Hiç tartışmasız, Ergenekon dosyası çerçevesinde gerçekleştirilen son gözaltılara başta Genelkurmay olmak üzere bürokratik çevrelerin verdikleri tepkiler resmi ideoloji muhafızlarının hukuktan ne anladıklarının ibretlik bir belgesi olmuştur. Savcılık kararıyla yapılan işlemlere ilişkin olarak verilen tepkiler, bürokratik oligarşinin ve onun başta medya ve birtakım meslek örgütleri olmak üzere sivil ayağını teşkil eden uzantılarının Türkiye'nin bir hukuk devleti olması önünde büyük bir barikat oluşturduğunu ortaya koymuştur.
İki gündür Genelkurmay merkezli olarak başlatılan ve Yargıtayca da köpürtülen atmosfer özetle bürokratik oligarşi mensuplarına ve yandaşlarına dokunulmasının kabul edilemeyeceği kabulü üzerine kurulmuştur. Bu tutum açıkça "Biz ayrıcalıklıyız, kimse bize dokunamaz!" tavrıdır. Bu imajı beselemek için alttan alta darbe sopası göstermekten bile çekinmeyen bu zihniyet, imajını ve çıkarlarını koruma adına ülkeyi ve toplumu gerilime sürüklemekten de kaçınmamaktadır. Gözaltına alınmamak için Rusya'ya kaçan emekli generalinden, evlerinde onlarca silah ve bomba ele geçirilen yarbayına kadar pek çok mensubu darbeci çete pisliğine bulaşmış Genelkurmay ise temizleme, ayıklama çabasına girişmek yerine akıl almaz bir tutumla "mesleki dayanışma" refleksi içine girmiş görünmektedir.

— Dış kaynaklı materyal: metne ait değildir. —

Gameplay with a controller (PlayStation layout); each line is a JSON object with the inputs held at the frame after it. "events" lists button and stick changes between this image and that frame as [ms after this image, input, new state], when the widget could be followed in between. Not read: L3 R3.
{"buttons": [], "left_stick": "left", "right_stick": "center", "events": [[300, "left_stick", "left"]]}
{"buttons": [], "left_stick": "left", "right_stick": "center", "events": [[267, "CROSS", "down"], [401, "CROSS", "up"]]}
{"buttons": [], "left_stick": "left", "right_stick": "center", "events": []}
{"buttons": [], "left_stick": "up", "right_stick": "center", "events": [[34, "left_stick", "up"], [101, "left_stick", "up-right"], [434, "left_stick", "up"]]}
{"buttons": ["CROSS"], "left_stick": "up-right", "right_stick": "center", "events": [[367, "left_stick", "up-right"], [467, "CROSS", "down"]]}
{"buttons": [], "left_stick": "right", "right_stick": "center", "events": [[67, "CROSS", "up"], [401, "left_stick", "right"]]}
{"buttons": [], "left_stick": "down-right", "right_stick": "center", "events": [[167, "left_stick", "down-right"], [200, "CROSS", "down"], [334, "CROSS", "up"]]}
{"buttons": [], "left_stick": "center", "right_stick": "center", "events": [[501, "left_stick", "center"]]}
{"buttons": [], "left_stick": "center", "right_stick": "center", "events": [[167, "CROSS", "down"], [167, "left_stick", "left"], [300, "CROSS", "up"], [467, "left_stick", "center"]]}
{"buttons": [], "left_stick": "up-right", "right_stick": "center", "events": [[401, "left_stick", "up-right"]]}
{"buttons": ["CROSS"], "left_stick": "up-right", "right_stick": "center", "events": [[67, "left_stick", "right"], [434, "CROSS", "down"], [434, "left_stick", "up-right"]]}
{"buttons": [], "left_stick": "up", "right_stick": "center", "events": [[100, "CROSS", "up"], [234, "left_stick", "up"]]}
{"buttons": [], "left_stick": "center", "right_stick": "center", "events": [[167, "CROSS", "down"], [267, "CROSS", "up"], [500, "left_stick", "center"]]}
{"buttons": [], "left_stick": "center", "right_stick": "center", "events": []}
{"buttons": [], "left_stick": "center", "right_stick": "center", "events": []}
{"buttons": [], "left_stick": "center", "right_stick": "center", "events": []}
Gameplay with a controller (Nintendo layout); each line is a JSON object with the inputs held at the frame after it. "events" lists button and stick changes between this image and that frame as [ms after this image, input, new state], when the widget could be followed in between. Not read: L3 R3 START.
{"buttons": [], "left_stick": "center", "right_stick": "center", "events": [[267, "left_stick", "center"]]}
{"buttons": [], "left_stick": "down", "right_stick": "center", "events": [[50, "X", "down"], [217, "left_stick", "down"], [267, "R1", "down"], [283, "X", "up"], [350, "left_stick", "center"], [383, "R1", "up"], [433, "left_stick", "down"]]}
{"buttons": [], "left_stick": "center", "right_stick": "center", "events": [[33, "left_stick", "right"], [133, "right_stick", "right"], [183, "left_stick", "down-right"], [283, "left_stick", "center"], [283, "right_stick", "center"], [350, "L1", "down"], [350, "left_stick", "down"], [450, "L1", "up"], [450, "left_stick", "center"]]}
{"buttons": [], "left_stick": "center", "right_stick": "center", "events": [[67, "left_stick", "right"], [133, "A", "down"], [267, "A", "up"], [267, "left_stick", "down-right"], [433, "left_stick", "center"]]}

Bu ülkede daha yakın geçmişte milletvekilleri yasal dokunulmazlıklarına rağmen Meclis kapısında yaka paça gözaltına alınmış ve tutuklanmıştır. 28 Şubat süreci adı verilen karanlık dönemde brifing tezgahından geçirilen hukuk eliyle akıl almaz uygulamalara imza atılmıştır. Ne ilginçtir ki, tüm bu hukuksuzluğun mimarları şimdi darbe örgütlenmesi içinde yer alan mensuplarını kollama adına cayırtı kopartmaktadırlar. Ortaya çıkan bunca kirli plan, eylem ve bağlantıya rağmen hala "ülkenin değerli evlatları" klişesiyle çete bağlantılı darbecileri savunmaya çalışmaktadırlar.
Şüphesiz tüm bu çabalar içinde Genelkurmay adına Başbakan ve Cumhurbaşkanı'na iletildiği iddia edilen, hapisteki paşaların tutuksuz yargılanmaları, gözaltına alınanların davetle ifadeye çağrılması ve benzeri talepler hukuksuzluk çıtasını en tepeye vardıran çabalar olmuştur. Emekli ya da muvazzaf asker olmak, albay ya da general olmak hiç kimseye diğer insanlardan farklı muameleye tabi tutulma hakkını vermez. Askeri bürokrasi aristokratik imtiyaz benzeri talepler ileri sürerek kendini gülünç duruma düşürmemelidir.
Gerçekten hukuk devleti olma iddiasındaysa Türkiye'nin bu tarz hukuk dışı talep ve icraatlardan süratle kurtulması gerektiğini bir kere daha vurguluyor; tam bir skandal sayılabilecek bu tavırlarıyla Genelkurmay'ın, öncelikle yargıyı ve tüm toplumu baskı altına aldığı gerçeğine dikkat çekiyoruz.